If I had a buck$ for every incomprehensible question ever posted, I would own 2 Cadillacs, a house on the Riviera and at least 2 Lear jets.

Perhaps what our friend needs is a little more comprehension and some better explanation of what he is after.

learn64bit

I want c.txt. c.txt is a file.

FindLine is the program's name
FindTheCommonLines is the main function's name

common is a cn english word, like common ground wire, live wire

Keep the questions comming, I will answer them.

NoCforMe

But did I describe accurately what you want the program to do? That wasn't clear in your original post.

As I said, it sounds to me like you want the output file to contain all lines that are common to both input files, excluding blank lines. Is that so?
Assembly language programming should be fun. That's why I do it.

learn64bit

Yes.

My test a.txt is a 242,206 KB, b.txt is 923,293 KB

(Maybe I will need other options, like only check line's first 40 bytes[sha1sum],  like only check line's first 64 bytes[sha256sum], ideas is welcome)

hutch--

Now the next question is, are you comparing only lines or is there multi-line text ?

learn64bit

a.txt and b.txt have 00h byte, 0D byte, and FFh byte... etc.., if that is ok, it is text file
the biggest line is under 4mb

NoCforMe

An (ASCII) text file normally doesn't have any zero or FF bytes in it. What type of text file are you using here exactly?

The normal end-of-line characters would be either carriage return (0D) or carriage-return/line feed (0D/0A).

A 4 megabyte line? really?
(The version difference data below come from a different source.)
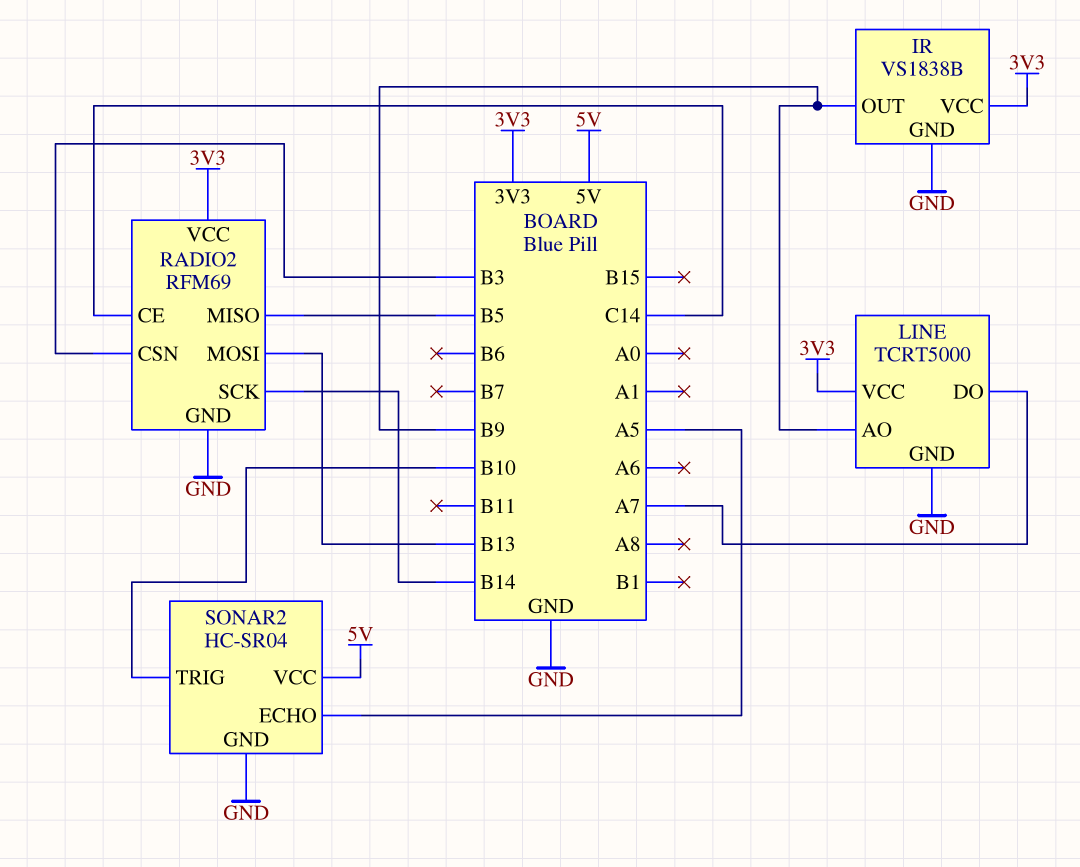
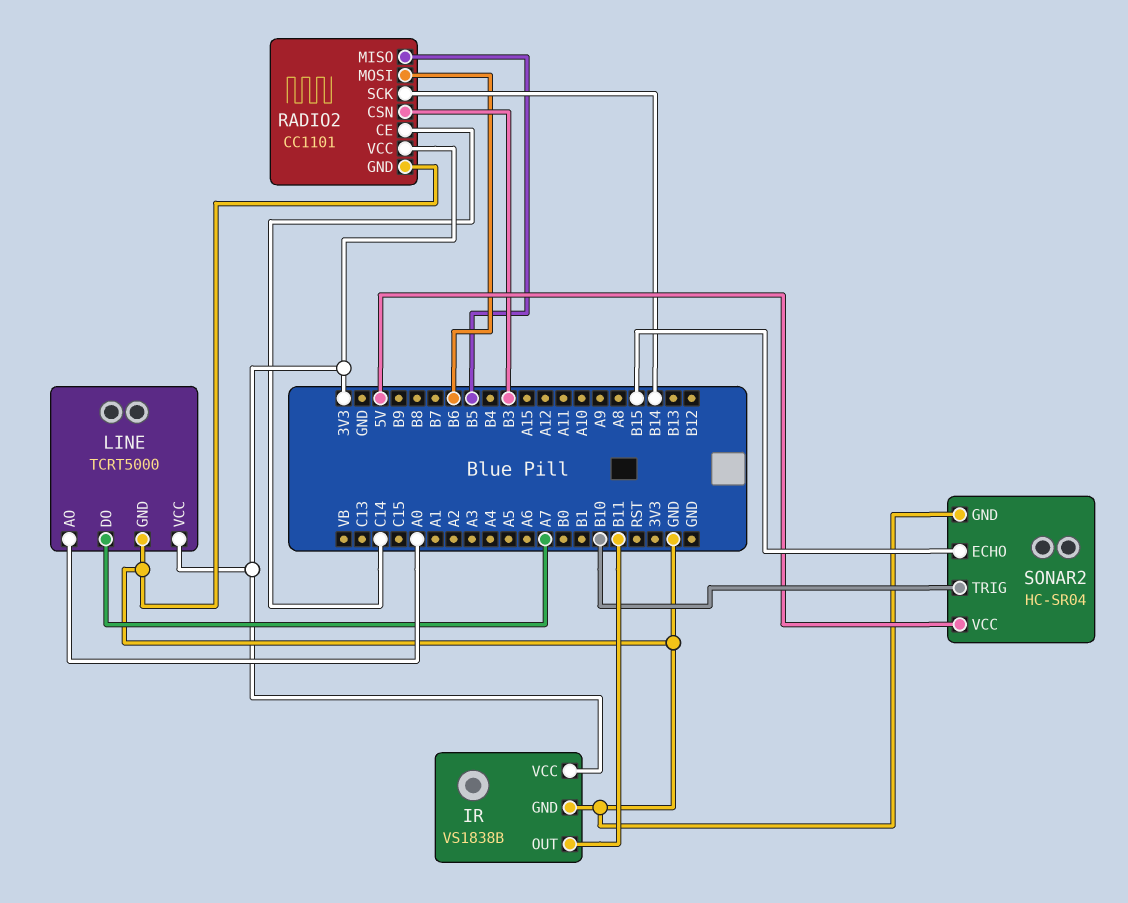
IR pin OUT: B9 -> B11
LINE pin AO: B9 -> A0
RADIO2: RFM69 -> CC1101
RADIO2 pin MOSI: B13 -> B6
SONAR2 pin ECHO: A5 -> B15

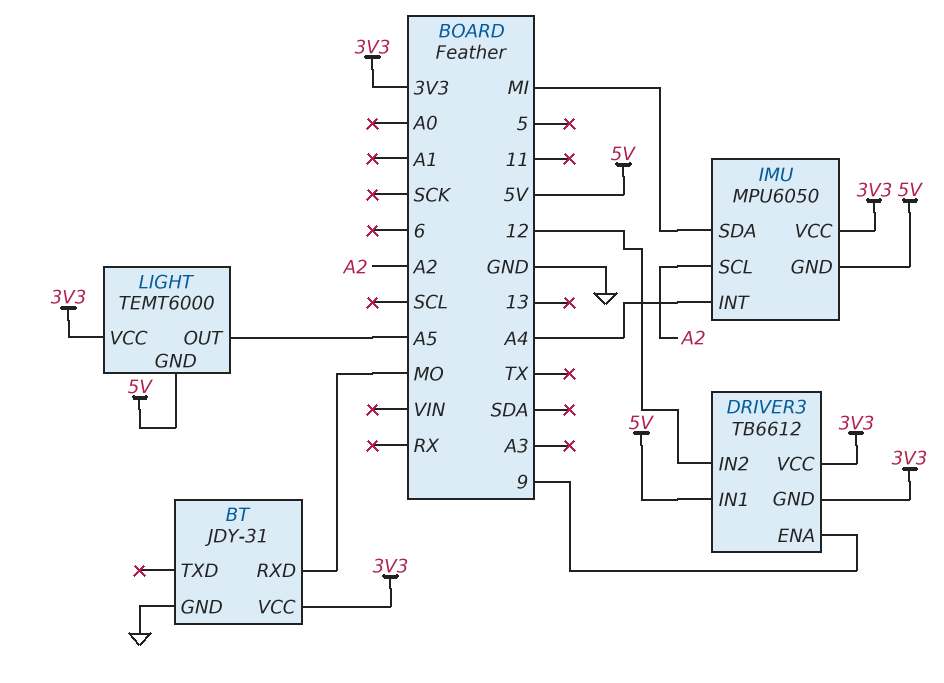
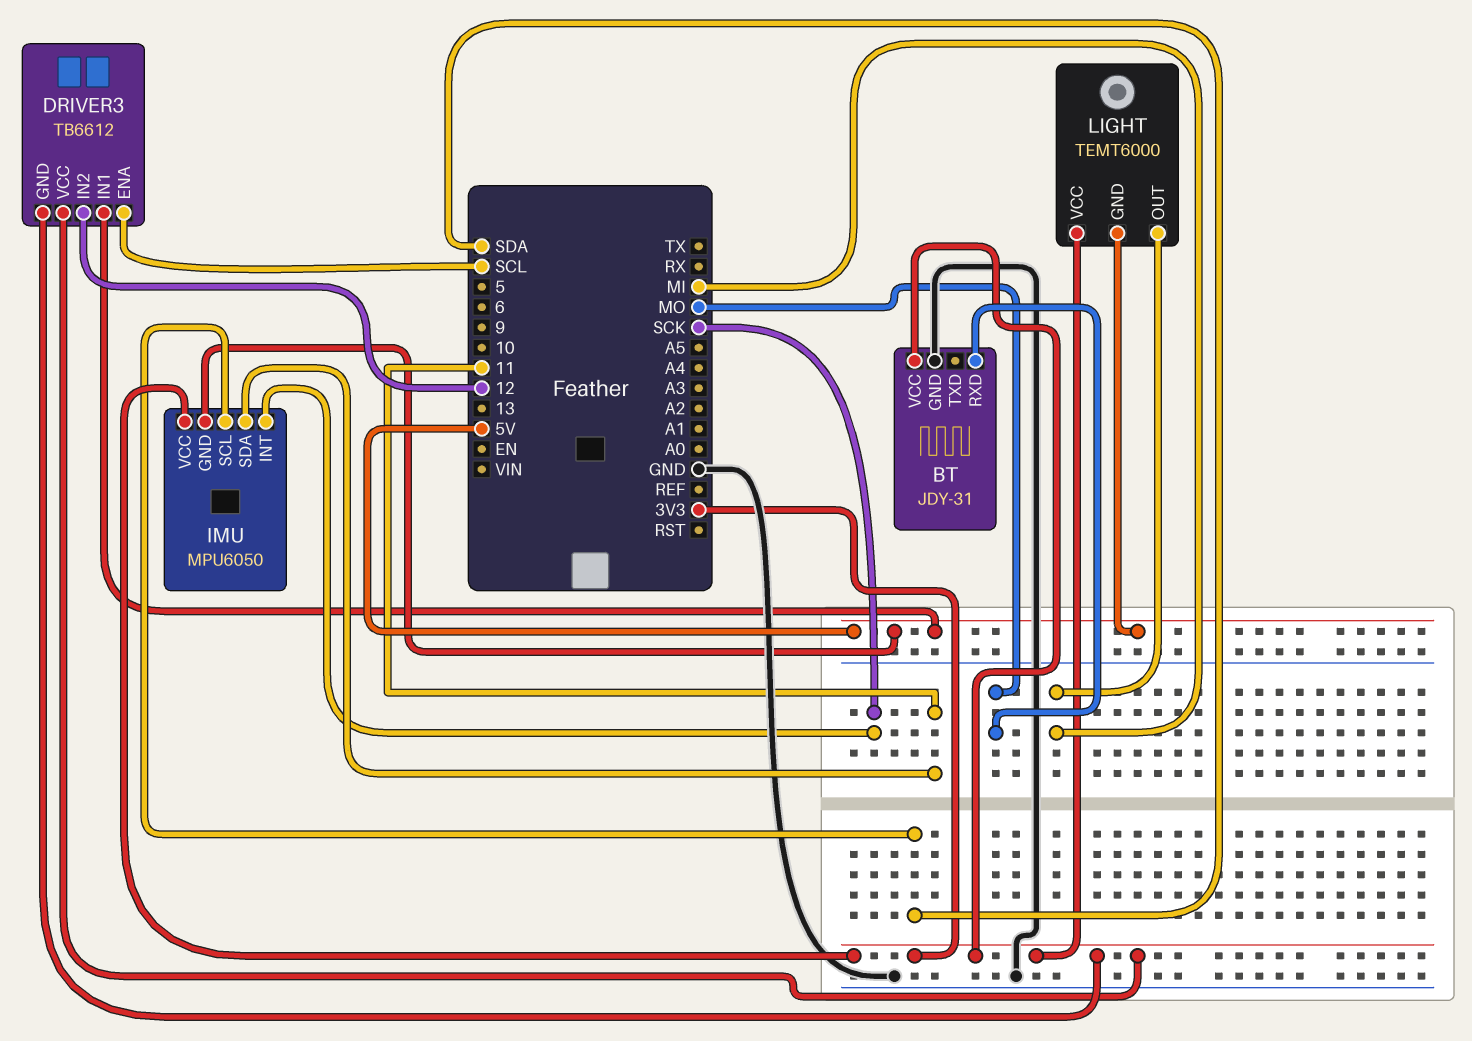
DRIVER3 pin ENA: 9 -> SCL
IMU pin INT: A4 -> SCK
IMU pin SCL: A2 -> SDA
IMU pin SDA: MI -> 11
LIGHT pin OUT: A5 -> MI

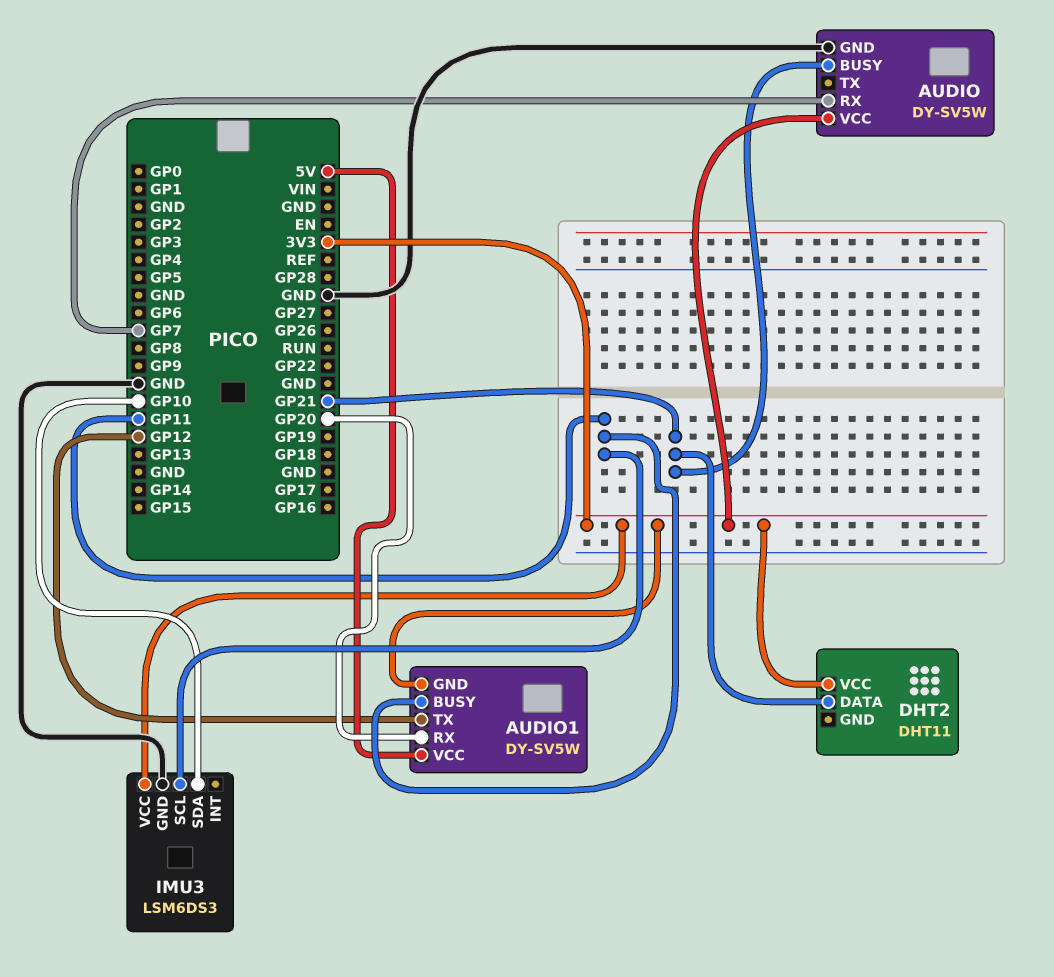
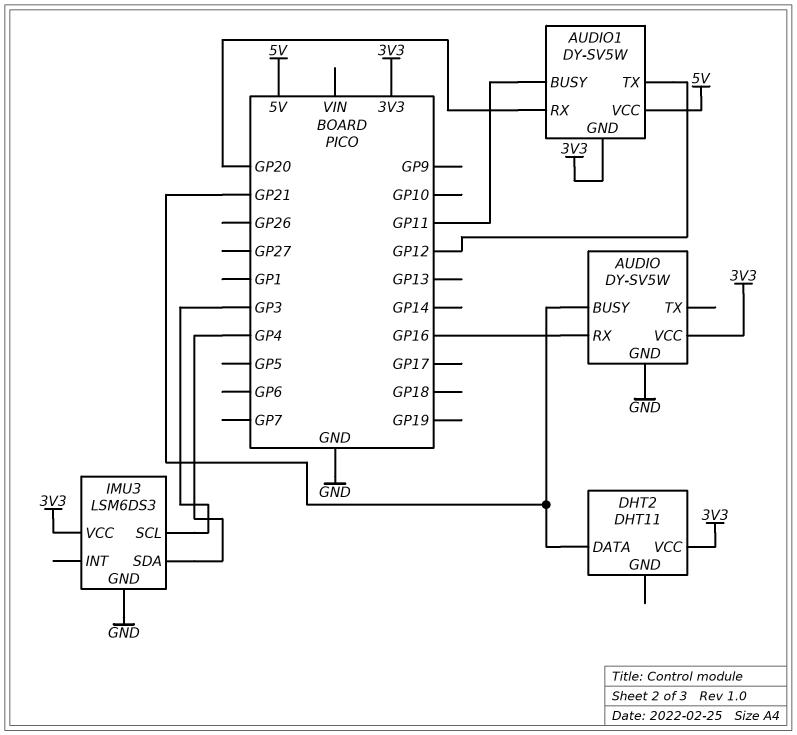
AUDIO pin RX: GP7 -> GP16
IMU3 pin SCL: GP11 -> GP3
IMU3 pin SDA: GP10 -> GP4

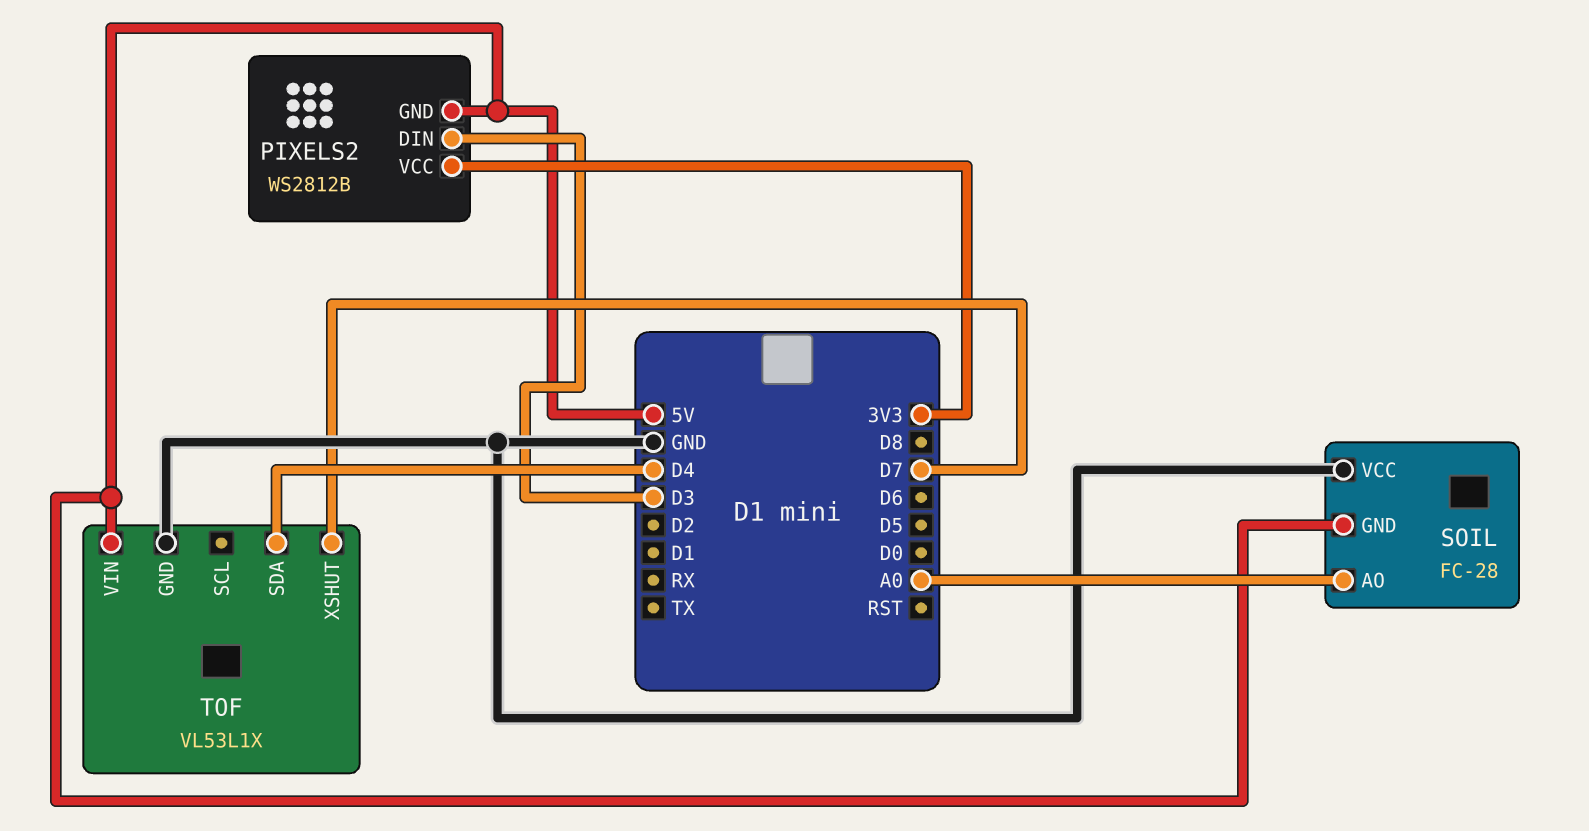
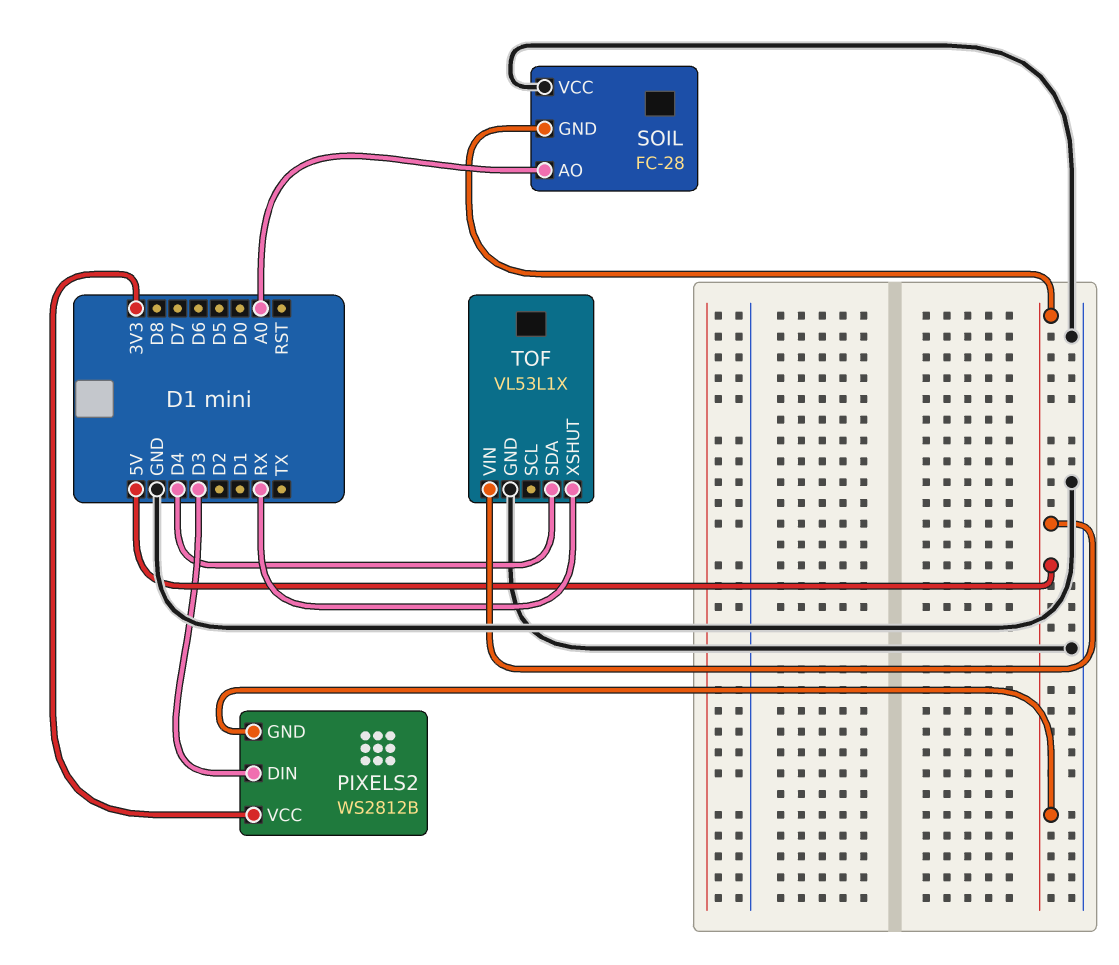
TOF pin XSHUT: D7 -> RX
That's huge!

Sounds weird to me.

Assembly language programming should be fun. That's why I do it.

learn64bit

Yes, weird to me too

4mb is fine, below WinAPI will do

invoke HeapAlloc,eax,4*1024*1024
HeapSize

LocalAlloc
LocalSize

GlobalAlloc
GlobalSize

NoCforMe

Yes, we know you can easily allocate a 4MB buffer, no problemo. But a 4MB line???? You mean one line of text? or are you talking about the size of the entire file?

You gotta be a lot more clear about what you're trying to do here.
Assembly language programming should be fun. That's why I do it.

learn64bit

Yes, the biggest line is almost 4mb in size. the biggest file is almost 1gb

NoCforMe

Sounds like records in a database, not any kind of text file. How could you have a 4MB line of text?
Assembly language programming should be fun. That's why I do it.